» Task objective
Retype the listing found below exactly, but leave out each picture.

==================================================

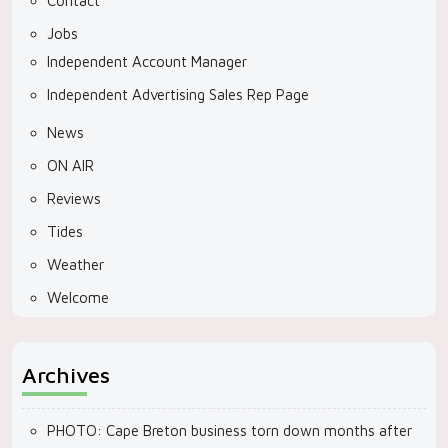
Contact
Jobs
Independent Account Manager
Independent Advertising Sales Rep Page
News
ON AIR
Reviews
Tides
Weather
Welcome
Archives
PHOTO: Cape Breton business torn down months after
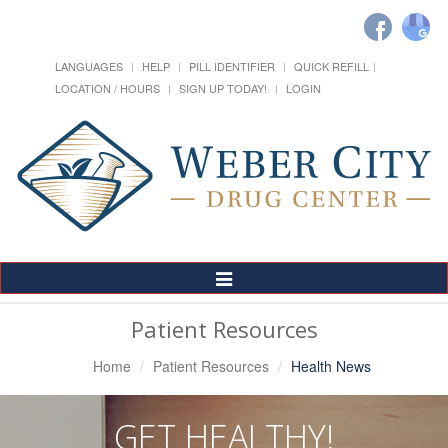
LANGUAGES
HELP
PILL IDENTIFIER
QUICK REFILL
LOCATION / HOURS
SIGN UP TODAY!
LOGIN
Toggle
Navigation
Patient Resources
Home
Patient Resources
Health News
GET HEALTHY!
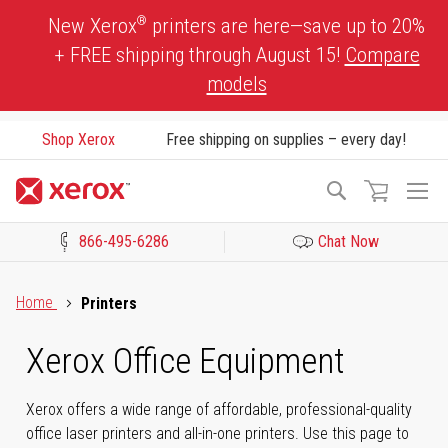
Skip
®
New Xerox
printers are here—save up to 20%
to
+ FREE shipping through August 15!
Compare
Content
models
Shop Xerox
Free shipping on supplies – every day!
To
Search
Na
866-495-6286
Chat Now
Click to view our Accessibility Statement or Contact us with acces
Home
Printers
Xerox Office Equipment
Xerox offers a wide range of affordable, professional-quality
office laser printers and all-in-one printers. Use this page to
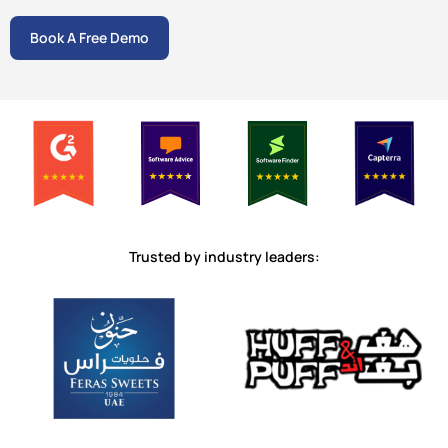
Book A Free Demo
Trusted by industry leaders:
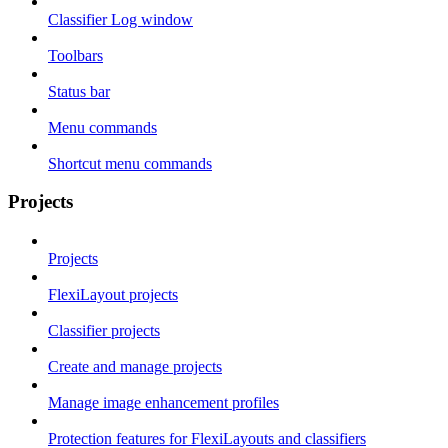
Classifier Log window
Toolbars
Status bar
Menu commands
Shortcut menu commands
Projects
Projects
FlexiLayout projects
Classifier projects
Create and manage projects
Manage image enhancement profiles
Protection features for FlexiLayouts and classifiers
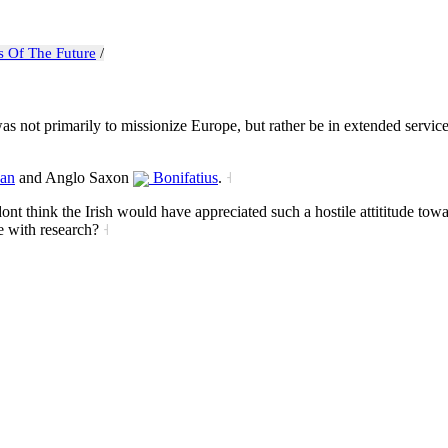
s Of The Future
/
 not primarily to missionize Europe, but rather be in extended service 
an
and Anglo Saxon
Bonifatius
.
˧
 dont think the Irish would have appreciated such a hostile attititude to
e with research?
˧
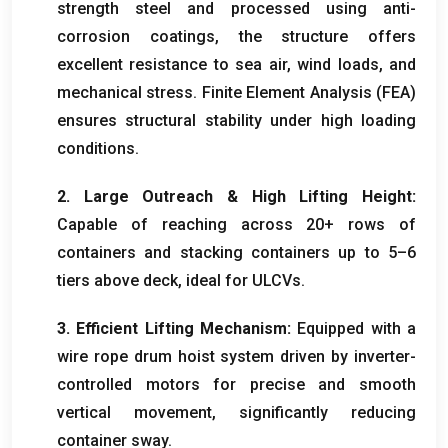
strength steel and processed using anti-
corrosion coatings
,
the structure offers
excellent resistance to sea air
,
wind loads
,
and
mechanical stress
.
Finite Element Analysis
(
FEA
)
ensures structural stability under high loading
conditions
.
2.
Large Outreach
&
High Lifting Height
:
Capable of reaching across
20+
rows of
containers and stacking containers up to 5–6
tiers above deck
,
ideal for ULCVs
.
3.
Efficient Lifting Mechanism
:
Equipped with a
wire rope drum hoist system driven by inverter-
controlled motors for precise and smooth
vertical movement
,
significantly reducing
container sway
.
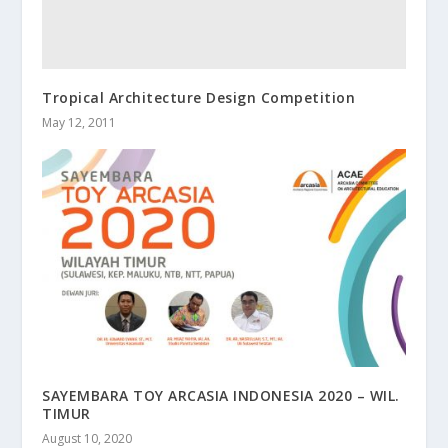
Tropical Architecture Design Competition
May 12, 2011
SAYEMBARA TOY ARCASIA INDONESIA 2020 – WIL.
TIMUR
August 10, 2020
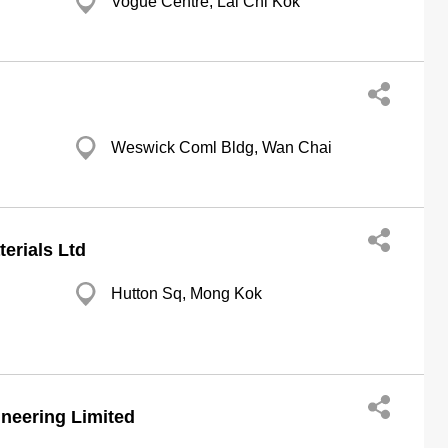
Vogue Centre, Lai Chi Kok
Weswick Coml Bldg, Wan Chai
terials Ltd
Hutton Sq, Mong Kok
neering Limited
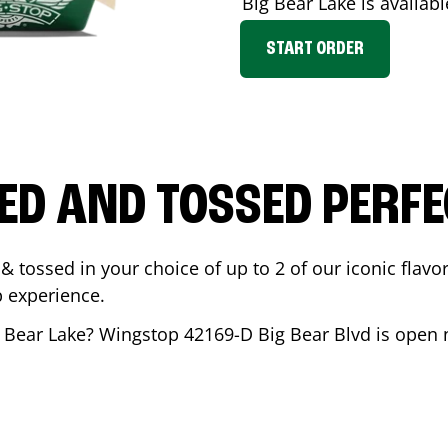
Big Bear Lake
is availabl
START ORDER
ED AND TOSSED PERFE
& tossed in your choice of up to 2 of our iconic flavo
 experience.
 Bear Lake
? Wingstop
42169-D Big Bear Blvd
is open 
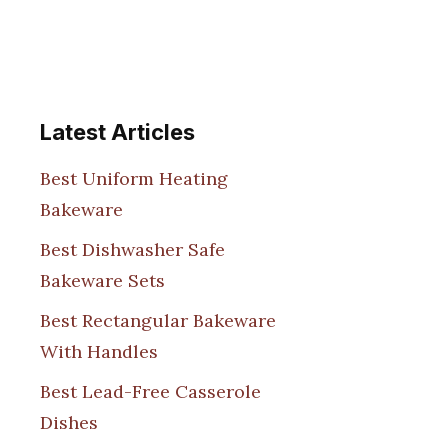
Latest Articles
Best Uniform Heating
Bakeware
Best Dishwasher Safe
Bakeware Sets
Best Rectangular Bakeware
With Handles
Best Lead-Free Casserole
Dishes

==================================================

» Solution to this task
Contact
Jobs
Independent Account Manager
Independent Advertising Sales Rep Page
News
ON AIR
Reviews
Tides
Weather
Welcome
Archives
PHOTO: Cape Breton business torn down months after
LANGUAGES
HELP
PILL IDENTIFIER
QUICK REFILL
LOCATION / HOURS
SIGN UP TODAY!
LOGIN
Toggle
Navigation
Patient Resources
Home
Patient Resources
Health News
GET HEALTHY!
Skip
®
New Xerox
printers are here—save up to 20%
to
+ FREE shipping through August 15!
Compare
Content
models
Shop Xerox
Free shipping on supplies – every day!
To
Search
Na
866-495-6286
Chat Now
Click to view our Accessibility Statement or Contact us with acces
Home
Printers
Xerox Office Equipment
Xerox offers a wide range of affordable, professional-quality
office laser printers and all-in-one printers. Use this page to
Book A Free Demo
Trusted by industry leaders:
Classifier Log window
Toolbars
Status bar
Menu commands
Shortcut menu commands
Projects
Projects
FlexiLayout projects
Classifier projects
Create and manage projects
Manage image enhancement profiles
Protection features for FlexiLayouts and classifiers
s Of The Future
/
 not primarily to missionize Europe, but rather be in extended service 
an
and Anglo Saxon
Bonifatius
.
˧
 dont think the Irish would have appreciated such a hostile attititude to
e with research?
˧
strength steel and processed using anti-
corrosion coatings
,
the structure offers
excellent resistance to sea air
,
wind loads
,
and
mechanical stress
.
Finite Element Analysis
(
FEA
)
ensures structural stability under high loading
conditions
.
2.
Large Outreach
&
High Lifting Height
:
Capable of reaching across
20+
rows of
containers and stacking containers up to 5–6
tiers above deck
,
ideal for ULCVs
.
3.
Efficient Lifting Mechanism
:
Equipped with a
wire rope drum hoist system driven by inverter-
controlled motors for precise and smooth
vertical movement
,
significantly reducing
container sway
.
Tropical Architecture Design Competition
May 12, 2011
SAYEMBARA TOY ARCASIA INDONESIA 2020 – WIL.
TIMUR
August 10, 2020
Vogue Centre, Lai Chi Kok
Weswick Coml Bldg, Wan Chai
terials Ltd
Hutton Sq, Mong Kok
neering Limited
Big Bear Lake
is availabl
START ORDER
ED AND TOSSED PERFE
& tossed in your choice of up to 2 of our iconic flavo
 experience.
 Bear Lake
? Wingstop
42169-D Big Bear Blvd
is open 
Latest Articles
Best Uniform Heating
Bakeware
Best Dishwasher Safe
Bakeware Sets
Best Rectangular Bakeware
With Handles
Best Lead-Free Casserole
Dishes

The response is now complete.